Input data:
=====
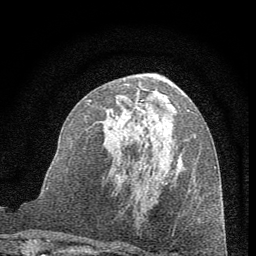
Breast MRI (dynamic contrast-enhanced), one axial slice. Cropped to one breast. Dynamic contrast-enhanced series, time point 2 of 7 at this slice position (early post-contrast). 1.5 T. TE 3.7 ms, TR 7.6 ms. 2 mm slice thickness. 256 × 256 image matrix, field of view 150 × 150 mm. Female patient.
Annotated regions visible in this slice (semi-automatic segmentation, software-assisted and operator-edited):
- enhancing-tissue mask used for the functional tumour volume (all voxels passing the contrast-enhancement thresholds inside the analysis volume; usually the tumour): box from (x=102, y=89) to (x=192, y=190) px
=====
Work required: Return the lines of the data above in full and exactly, with no pictures.

Expected output:
Breast MRI (dynamic contrast-enhanced), one axial slice. Cropped to one breast. Dynamic contrast-enhanced series, time point 2 of 7 at this slice position (early post-contrast). 1.5 T. TE 3.7 ms, TR 7.6 ms. 2 mm slice thickness. 256 × 256 image matrix, field of view 150 × 150 mm. Female patient.
Annotated regions visible in this slice (semi-automatic segmentation, software-assisted and operator-edited):
- enhancing-tissue mask used for the functional tumour volume (all voxels passing the contrast-enhancement thresholds inside the analysis volume; usually the tumour): box from (x=102, y=89) to (x=192, y=190) px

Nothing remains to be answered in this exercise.